Pure madeleine que la 30th Anniversary Edition m'a permis de relancer dans de bonnes conditions (même si les musiques du Ciel Chromatique ne sont pas les originales !!!).
C'est bien simple, Rayman est le premier jeu sur la Playstation de mon grand frère, et le premier jeu auquel j'ai joué, me contentant jusqu'alors de regarder les parties de Dune 2, Shufflepuck Cafe et autres Comander Keen dudit frangin sur le PC familial.
Je me souviens de ces après-midi d'été où nous étions, avec mon frère, ma sœur et la voisine, en train de chercher ces satanées cages d'Electoons qui nous manquaient.
Je me souviens des commentaires de mes parents alors que nous étions en train de parcourir la Butte aux Bongos dans le salon : "on dirait un dessin animé, c'est fou!"
Je me souviens de l'extase que fût la découverte du dernier monde sucré, après tant de suées pour enfin compléter la rescousse des petits êtres roses.

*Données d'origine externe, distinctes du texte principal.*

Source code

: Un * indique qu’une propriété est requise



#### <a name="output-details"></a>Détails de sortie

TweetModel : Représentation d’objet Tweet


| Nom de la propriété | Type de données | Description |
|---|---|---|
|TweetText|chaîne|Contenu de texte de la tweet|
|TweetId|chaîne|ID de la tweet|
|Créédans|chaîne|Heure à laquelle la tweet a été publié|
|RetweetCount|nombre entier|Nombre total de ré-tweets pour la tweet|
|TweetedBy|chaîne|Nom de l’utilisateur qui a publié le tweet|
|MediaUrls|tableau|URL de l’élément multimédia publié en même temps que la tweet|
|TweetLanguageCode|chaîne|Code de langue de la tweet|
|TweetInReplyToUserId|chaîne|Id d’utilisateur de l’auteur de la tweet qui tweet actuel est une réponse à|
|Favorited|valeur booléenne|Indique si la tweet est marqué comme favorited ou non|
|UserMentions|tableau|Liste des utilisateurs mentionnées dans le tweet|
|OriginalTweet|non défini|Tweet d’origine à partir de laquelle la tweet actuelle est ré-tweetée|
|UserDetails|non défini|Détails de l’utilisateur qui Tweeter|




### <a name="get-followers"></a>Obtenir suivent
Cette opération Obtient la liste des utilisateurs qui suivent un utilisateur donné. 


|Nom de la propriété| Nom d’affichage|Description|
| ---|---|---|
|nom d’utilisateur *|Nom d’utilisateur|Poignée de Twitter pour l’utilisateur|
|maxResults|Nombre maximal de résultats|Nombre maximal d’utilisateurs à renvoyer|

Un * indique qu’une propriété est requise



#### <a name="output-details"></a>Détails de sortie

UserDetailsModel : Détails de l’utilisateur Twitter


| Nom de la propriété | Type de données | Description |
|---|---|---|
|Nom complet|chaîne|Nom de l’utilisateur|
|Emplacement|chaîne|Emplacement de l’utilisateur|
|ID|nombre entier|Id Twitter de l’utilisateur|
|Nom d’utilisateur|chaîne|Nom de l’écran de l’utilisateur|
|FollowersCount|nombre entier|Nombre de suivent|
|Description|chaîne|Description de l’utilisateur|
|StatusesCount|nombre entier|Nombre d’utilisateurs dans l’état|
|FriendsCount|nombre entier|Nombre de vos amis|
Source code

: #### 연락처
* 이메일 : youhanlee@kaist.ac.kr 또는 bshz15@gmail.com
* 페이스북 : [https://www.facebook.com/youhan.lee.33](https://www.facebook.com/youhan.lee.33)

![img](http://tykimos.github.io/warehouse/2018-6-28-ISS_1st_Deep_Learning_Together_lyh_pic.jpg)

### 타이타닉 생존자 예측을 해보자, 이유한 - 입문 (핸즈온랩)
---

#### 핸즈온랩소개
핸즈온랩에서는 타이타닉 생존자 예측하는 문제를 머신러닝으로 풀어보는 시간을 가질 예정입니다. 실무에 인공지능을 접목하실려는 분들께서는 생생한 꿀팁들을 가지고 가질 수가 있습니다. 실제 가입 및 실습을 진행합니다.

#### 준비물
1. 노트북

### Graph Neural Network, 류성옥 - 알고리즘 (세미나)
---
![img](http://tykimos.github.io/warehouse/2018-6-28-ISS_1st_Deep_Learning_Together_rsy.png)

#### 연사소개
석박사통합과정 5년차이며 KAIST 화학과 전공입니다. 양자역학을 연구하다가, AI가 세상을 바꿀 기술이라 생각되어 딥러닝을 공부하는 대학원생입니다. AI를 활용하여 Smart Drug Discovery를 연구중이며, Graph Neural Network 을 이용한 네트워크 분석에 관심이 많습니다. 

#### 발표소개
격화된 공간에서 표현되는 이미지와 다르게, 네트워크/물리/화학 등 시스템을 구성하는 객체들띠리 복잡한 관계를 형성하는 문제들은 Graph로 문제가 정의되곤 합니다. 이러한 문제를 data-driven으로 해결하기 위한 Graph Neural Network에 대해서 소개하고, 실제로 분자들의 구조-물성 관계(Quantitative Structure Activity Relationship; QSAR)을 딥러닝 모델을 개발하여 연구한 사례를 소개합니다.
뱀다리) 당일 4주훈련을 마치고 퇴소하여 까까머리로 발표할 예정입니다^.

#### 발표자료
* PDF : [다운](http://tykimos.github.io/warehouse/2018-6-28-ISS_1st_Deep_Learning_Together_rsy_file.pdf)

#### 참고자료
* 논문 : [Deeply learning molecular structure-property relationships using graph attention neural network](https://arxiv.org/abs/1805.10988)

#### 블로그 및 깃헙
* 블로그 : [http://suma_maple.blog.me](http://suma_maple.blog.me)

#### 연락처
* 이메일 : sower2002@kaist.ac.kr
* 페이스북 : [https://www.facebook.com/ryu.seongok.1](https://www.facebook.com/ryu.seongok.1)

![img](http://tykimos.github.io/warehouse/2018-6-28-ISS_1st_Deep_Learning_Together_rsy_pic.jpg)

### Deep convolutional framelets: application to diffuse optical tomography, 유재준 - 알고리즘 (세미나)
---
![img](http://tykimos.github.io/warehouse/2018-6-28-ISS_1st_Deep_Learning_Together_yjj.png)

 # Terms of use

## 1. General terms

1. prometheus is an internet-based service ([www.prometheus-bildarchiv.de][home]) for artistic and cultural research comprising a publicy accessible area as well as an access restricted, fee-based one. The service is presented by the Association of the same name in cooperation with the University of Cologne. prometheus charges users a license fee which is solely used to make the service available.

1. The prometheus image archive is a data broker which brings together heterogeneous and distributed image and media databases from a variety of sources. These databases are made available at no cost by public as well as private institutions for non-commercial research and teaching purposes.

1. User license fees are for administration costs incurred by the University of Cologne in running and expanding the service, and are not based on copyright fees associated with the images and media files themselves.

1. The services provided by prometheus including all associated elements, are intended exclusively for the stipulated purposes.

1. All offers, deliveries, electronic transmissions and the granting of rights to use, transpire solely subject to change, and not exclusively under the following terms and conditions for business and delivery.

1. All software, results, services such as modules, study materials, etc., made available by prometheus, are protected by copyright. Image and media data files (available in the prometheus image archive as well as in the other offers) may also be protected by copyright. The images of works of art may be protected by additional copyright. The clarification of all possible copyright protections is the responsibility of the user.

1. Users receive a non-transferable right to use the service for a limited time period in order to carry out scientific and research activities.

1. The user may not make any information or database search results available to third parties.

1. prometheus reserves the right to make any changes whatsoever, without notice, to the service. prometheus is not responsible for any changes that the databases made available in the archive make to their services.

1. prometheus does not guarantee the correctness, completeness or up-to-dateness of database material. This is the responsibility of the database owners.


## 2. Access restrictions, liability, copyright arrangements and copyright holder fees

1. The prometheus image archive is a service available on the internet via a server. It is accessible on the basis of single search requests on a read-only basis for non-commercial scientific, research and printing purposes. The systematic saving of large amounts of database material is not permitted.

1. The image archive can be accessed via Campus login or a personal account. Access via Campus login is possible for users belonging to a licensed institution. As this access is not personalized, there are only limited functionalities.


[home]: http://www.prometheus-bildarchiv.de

Je me souviens me rendre chez un pote pour découvrir le jeu sur PC avec quelques variations, et surtout des niveaux inédits.
Je me souviens du flegme de notre héros désarticulé, de son cri victorieux à la fin de chaque niveau, de son hoquet signifiant un coup pris, de sa tignasse qui prend le vent avec la vitesse, de sa grimace pour faire fuir les chasseurs benêts...
Je me souviens de la bande-son qui n'a jamais quitté mon esprit en trente ans.
Je me souviens que plus tard, lorsque j'ai découvert Rayman 2, je n'ai retrouvé aucune de ces sensations liées à l'enfance, malgré les qualités du jeu.
Alors je n'ai certainement aucune objectivité sur le jeu, mais je m'en fous, je l'aime et il n'a pas pris une ride.